Ces mesures ont d’abord été dictées sous la pression des syndicats hôteliers qui jugent insupportable la prolifération de cette nouvelle concurrence de biens en location dans les villes où ils exercent. Elles ont aussi été motivées, dans des villes comme Barcelone, par le souci de voir un second marché immobilier se développer au détriment des habitants de la ville. A Barcelone, certains immeubles ont été acquis et configurés en appartements uniquement réservés à la location sur AirBnB au grand dam des habitants qui ont de plus en plus de difficultés à trouver des biens à louer à l’année.

Mais, l’appât du gain fiscal devrait accélérer la prise de nouvelles mesures réglementaires comme l’extension à tout le territoire de la collecte en amont de la taxe de séjour. Cette obligation devrait s’imposer rapidement car la multiplication des locations de vacances et l’inflation des réservations pourrait rapporter beaucoup plus que la seule taxe de séjour collectée par les hôtels et les maisons d’hôtes. À ce jour, selon plusieurs spécialistes, seulement 10% de la taxe de séjour récupérable serait réellement collectée; l’idée de la récupérer intégralement via les plateformes (où se concentrent désormais le gros des réservations) semble germer à vue d’oeil.

Une double contrainte qui oblige les propriétaires à revoir leurs positions

Ces trois dernières années, l’émergence des plateformes a créé un véritable appel d’air, une colonne d’aspiration, qui a vu apparaître des dizaines de milliers d’annonces de locations saisonnières sur tous les territoires.
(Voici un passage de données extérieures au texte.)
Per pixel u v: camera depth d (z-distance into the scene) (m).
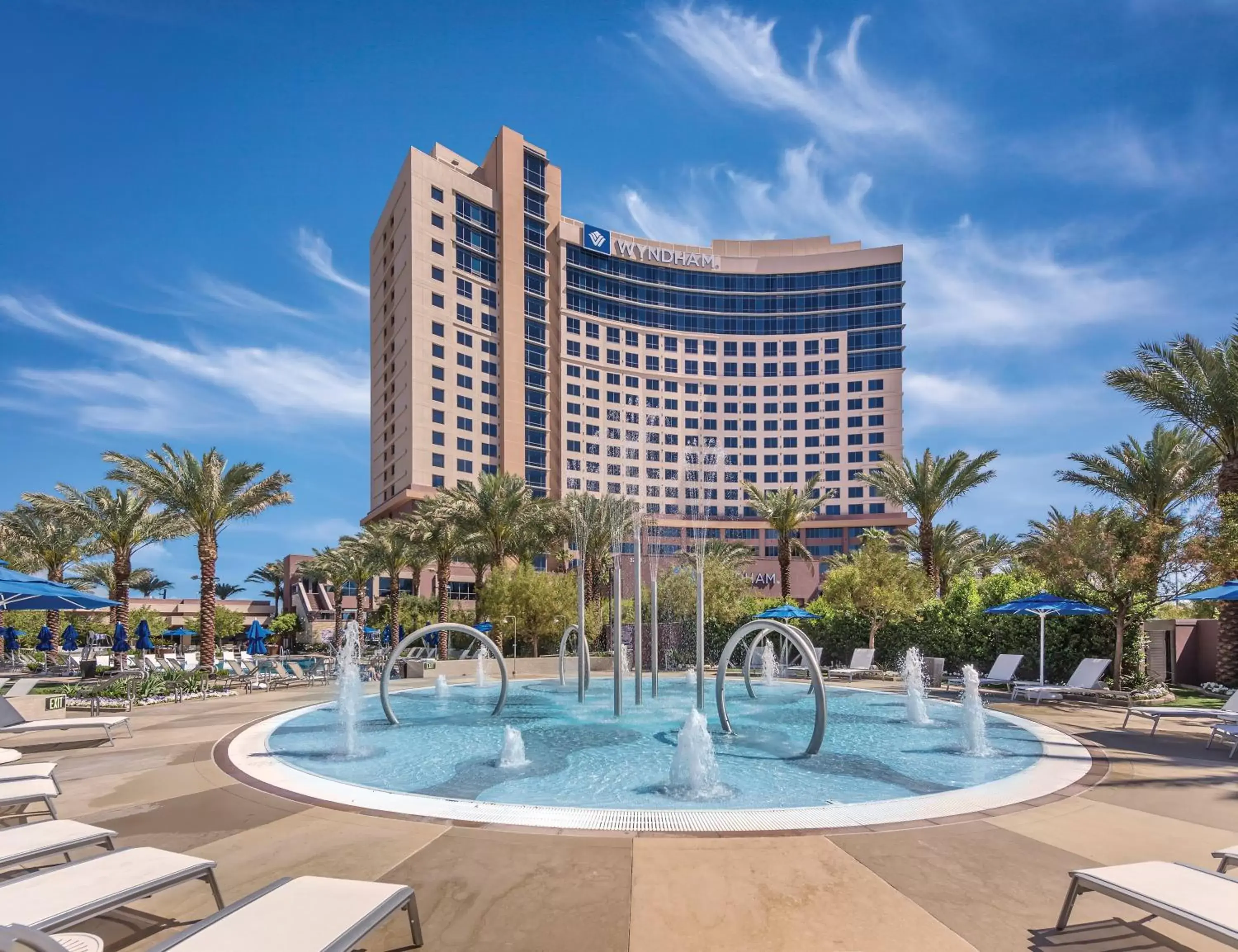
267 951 3.05
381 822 6.16
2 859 4.15
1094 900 4.50
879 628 24.06
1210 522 17.56
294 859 5.26
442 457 67.94
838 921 4.21
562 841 5.60
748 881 4.80
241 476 27.36
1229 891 3.71
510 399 74.00
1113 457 22.39
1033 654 19.20
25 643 42.81
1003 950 3.87
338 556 54.97
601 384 84.25
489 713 14.09
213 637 27.23
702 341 92.88
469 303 72.44
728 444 92.31
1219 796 7.05
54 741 10.61
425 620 51.91
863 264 94.62
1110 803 6.76
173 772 8.29
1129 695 15.41
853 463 91.56
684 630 32.53
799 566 74.00
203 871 4.06
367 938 4.03
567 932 4.09
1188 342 18.73
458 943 3.96
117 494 30.25
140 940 4.02
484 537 36.41
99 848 5.55
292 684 20.95
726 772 8.75
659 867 5.04
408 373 68.12
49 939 2.57
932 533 30.88
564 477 78.31
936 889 4.67
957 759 9.55
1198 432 20.25
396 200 74.50
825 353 94.12
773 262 95.75
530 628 32.22
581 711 14.42
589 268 85.19
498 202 76.44
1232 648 18.42
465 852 5.37
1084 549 16.89
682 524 41.44
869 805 6.63
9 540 33.09
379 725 12.56
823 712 9.66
Ces annonces, pour la plupart, existaient déjà soit parce qu’elles étaient gérées par des agences immobilières, soit par des centrales de réservation locales. En plus des maisons d’hôtes (qui sont des locations professionnalisées) et des gîtes (pros et semi-pros mais, surtout, ne fonctionnant pas toute l’année), des dizaines de nouvelles adresses sont apparues sur la toile et ont généré des revenus en ligne toujours plus importants. La marche arrière semble donc littéralement impossible. Un propriétaire de location qui a « goûté » aux délices du web (plus facile à percer, plus simple à gérer … et des revenus nouveaux en contrepartie) va difficilement renoncer à ces revenus sous prétexte qu’il y a aura plus de contraintes. La semaine dernière, sur le stand Booking de WEM#9 (Voyage en Multimédia à Saint Raphaël), un chargé de compte Booking nous disait : * "Les loueurs viennent nous voir pour nous dire « on en veut plus » (de locations …) même s’il faut vous payer des commissions … »* C’est dire si l’usage a créé le besoin et si la possibilité de générer facilement des revenus en ligne a motivé de nouveaux comportements.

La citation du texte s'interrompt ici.